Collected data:
----

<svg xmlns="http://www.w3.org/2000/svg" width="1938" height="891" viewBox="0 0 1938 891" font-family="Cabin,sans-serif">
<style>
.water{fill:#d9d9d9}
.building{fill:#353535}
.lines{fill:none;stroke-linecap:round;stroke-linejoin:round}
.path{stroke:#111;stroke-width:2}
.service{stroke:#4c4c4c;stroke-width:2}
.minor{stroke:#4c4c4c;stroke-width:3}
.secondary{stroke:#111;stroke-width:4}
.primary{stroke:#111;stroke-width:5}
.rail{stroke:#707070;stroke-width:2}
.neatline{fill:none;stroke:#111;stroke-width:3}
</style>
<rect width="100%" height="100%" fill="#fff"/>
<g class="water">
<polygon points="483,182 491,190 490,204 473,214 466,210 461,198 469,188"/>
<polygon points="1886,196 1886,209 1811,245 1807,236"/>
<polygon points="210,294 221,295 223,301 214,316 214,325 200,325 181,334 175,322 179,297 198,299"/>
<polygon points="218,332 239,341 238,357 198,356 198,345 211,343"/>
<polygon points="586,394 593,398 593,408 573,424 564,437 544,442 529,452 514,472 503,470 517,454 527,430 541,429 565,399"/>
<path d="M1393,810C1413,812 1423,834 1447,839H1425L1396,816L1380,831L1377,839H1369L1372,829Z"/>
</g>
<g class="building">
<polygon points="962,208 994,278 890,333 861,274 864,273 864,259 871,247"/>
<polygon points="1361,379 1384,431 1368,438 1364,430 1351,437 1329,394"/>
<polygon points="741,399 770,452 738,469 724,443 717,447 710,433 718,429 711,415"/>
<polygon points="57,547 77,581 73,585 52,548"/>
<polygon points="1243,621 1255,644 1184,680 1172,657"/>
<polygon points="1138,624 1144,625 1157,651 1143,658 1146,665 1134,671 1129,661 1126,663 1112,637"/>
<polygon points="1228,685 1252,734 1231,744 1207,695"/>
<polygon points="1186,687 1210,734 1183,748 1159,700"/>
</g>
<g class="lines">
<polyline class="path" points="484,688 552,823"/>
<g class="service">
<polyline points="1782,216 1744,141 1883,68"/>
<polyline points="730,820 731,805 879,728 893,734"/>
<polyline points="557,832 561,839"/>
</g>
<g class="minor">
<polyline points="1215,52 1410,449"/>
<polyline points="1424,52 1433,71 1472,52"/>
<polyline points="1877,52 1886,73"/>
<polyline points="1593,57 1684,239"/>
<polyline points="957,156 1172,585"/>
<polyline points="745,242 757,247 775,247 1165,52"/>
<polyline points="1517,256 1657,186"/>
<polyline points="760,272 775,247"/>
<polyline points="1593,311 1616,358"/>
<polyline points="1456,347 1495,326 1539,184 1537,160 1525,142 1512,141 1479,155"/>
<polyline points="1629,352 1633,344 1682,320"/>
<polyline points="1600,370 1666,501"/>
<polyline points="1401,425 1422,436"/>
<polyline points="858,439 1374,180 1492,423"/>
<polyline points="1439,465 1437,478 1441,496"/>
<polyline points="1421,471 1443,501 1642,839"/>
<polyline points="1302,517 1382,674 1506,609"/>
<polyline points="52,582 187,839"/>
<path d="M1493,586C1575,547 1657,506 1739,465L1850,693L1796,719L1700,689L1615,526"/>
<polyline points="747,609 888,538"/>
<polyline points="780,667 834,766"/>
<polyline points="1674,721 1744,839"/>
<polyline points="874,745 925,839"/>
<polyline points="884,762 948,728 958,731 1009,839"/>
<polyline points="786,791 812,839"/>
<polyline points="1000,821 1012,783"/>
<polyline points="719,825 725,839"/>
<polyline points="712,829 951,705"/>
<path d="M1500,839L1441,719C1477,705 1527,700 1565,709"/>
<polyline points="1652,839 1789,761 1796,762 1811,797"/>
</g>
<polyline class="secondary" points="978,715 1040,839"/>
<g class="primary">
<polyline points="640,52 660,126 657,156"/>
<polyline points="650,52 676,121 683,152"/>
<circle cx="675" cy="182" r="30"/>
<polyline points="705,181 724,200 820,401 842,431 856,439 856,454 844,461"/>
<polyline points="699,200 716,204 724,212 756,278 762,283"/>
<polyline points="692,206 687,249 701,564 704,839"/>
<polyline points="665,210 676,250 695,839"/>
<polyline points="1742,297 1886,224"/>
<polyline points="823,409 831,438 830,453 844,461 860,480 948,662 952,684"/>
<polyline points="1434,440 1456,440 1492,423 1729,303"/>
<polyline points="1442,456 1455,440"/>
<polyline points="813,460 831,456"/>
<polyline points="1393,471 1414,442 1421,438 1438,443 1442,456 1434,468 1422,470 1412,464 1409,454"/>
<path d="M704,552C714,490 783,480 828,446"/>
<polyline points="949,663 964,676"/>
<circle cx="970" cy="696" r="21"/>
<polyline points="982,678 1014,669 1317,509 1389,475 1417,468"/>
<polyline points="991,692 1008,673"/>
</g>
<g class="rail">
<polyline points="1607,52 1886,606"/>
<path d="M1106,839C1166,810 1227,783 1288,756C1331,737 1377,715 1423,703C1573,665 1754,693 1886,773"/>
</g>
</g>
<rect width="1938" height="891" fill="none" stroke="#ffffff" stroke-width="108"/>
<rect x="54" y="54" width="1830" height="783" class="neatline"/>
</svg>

----

Write out the complete set of records exactly as given.

<svg xmlns="http://www.w3.org/2000/svg" width="1938" height="891" viewBox="0 0 1938 891" font-family="Cabin,sans-serif">
<style>
.water{fill:#d9d9d9}
.building{fill:#353535}
.lines{fill:none;stroke-linecap:round;stroke-linejoin:round}
.path{stroke:#111;stroke-width:2}
.service{stroke:#4c4c4c;stroke-width:2}
.minor{stroke:#4c4c4c;stroke-width:3}
.secondary{stroke:#111;stroke-width:4}
.primary{stroke:#111;stroke-width:5}
.rail{stroke:#707070;stroke-width:2}
.neatline{fill:none;stroke:#111;stroke-width:3}
</style>
<rect width="100%" height="100%" fill="#fff"/>
<g class="water">
<polygon points="483,182 491,190 490,204 473,214 466,210 461,198 469,188"/>
<polygon points="1886,196 1886,209 1811,245 1807,236"/>
<polygon points="210,294 221,295 223,301 214,316 214,325 200,325 181,334 175,322 179,297 198,299"/>
<polygon points="218,332 239,341 238,357 198,356 198,345 211,343"/>
<polygon points="586,394 593,398 593,408 573,424 564,437 544,442 529,452 514,472 503,470 517,454 527,430 541,429 565,399"/>
<path d="M1393,810C1413,812 1423,834 1447,839H1425L1396,816L1380,831L1377,839H1369L1372,829Z"/>
</g>
<g class="building">
<polygon points="962,208 994,278 890,333 861,274 864,273 864,259 871,247"/>
<polygon points="1361,379 1384,431 1368,438 1364,430 1351,437 1329,394"/>
<polygon points="741,399 770,452 738,469 724,443 717,447 710,433 718,429 711,415"/>
<polygon points="57,547 77,581 73,585 52,548"/>
<polygon points="1243,621 1255,644 1184,680 1172,657"/>
<polygon points="1138,624 1144,625 1157,651 1143,658 1146,665 1134,671 1129,661 1126,663 1112,637"/>
<polygon points="1228,685 1252,734 1231,744 1207,695"/>
<polygon points="1186,687 1210,734 1183,748 1159,700"/>
</g>
<g class="lines">
<polyline class="path" points="484,688 552,823"/>
<g class="service">
<polyline points="1782,216 1744,141 1883,68"/>
<polyline points="730,820 731,805 879,728 893,734"/>
<polyline points="557,832 561,839"/>
</g>
<g class="minor">
<polyline points="1215,52 1410,449"/>
<polyline points="1424,52 1433,71 1472,52"/>
<polyline points="1877,52 1886,73"/>
<polyline points="1593,57 1684,239"/>
<polyline points="957,156 1172,585"/>
<polyline points="745,242 757,247 775,247 1165,52"/>
<polyline points="1517,256 1657,186"/>
<polyline points="760,272 775,247"/>
<polyline points="1593,311 1616,358"/>
<polyline points="1456,347 1495,326 1539,184 1537,160 1525,142 1512,141 1479,155"/>
<polyline points="1629,352 1633,344 1682,320"/>
<polyline points="1600,370 1666,501"/>
<polyline points="1401,425 1422,436"/>
<polyline points="858,439 1374,180 1492,423"/>
<polyline points="1439,465 1437,478 1441,496"/>
<polyline points="1421,471 1443,501 1642,839"/>
<polyline points="1302,517 1382,674 1506,609"/>
<polyline points="52,582 187,839"/>
<path d="M1493,586C1575,547 1657,506 1739,465L1850,693L1796,719L1700,689L1615,526"/>
<polyline points="747,609 888,538"/>
<polyline points="780,667 834,766"/>
<polyline points="1674,721 1744,839"/>
<polyline points="874,745 925,839"/>
<polyline points="884,762 948,728 958,731 1009,839"/>
<polyline points="786,791 812,839"/>
<polyline points="1000,821 1012,783"/>
<polyline points="719,825 725,839"/>
<polyline points="712,829 951,705"/>
<path d="M1500,839L1441,719C1477,705 1527,700 1565,709"/>
<polyline points="1652,839 1789,761 1796,762 1811,797"/>
</g>
<polyline class="secondary" points="978,715 1040,839"/>
<g class="primary">
<polyline points="640,52 660,126 657,156"/>
<polyline points="650,52 676,121 683,152"/>
<circle cx="675" cy="182" r="30"/>
<polyline points="705,181 724,200 820,401 842,431 856,439 856,454 844,461"/>
<polyline points="699,200 716,204 724,212 756,278 762,283"/>
<polyline points="692,206 687,249 701,564 704,839"/>
<polyline points="665,210 676,250 695,839"/>
<polyline points="1742,297 1886,224"/>
<polyline points="823,409 831,438 830,453 844,461 860,480 948,662 952,684"/>
<polyline points="1434,440 1456,440 1492,423 1729,303"/>
<polyline points="1442,456 1455,440"/>
<polyline points="813,460 831,456"/>
<polyline points="1393,471 1414,442 1421,438 1438,443 1442,456 1434,468 1422,470 1412,464 1409,454"/>
<path d="M704,552C714,490 783,480 828,446"/>
<polyline points="949,663 964,676"/>
<circle cx="970" cy="696" r="21"/>
<polyline points="982,678 1014,669 1317,509 1389,475 1417,468"/>
<polyline points="991,692 1008,673"/>
</g>
<g class="rail">
<polyline points="1607,52 1886,606"/>
<path d="M1106,839C1166,810 1227,783 1288,756C1331,737 1377,715 1423,703C1573,665 1754,693 1886,773"/>
</g>
</g>
<rect width="1938" height="891" fill="none" stroke="#ffffff" stroke-width="108"/>
<rect x="54" y="54" width="1830" height="783" class="neatline"/>
</svg>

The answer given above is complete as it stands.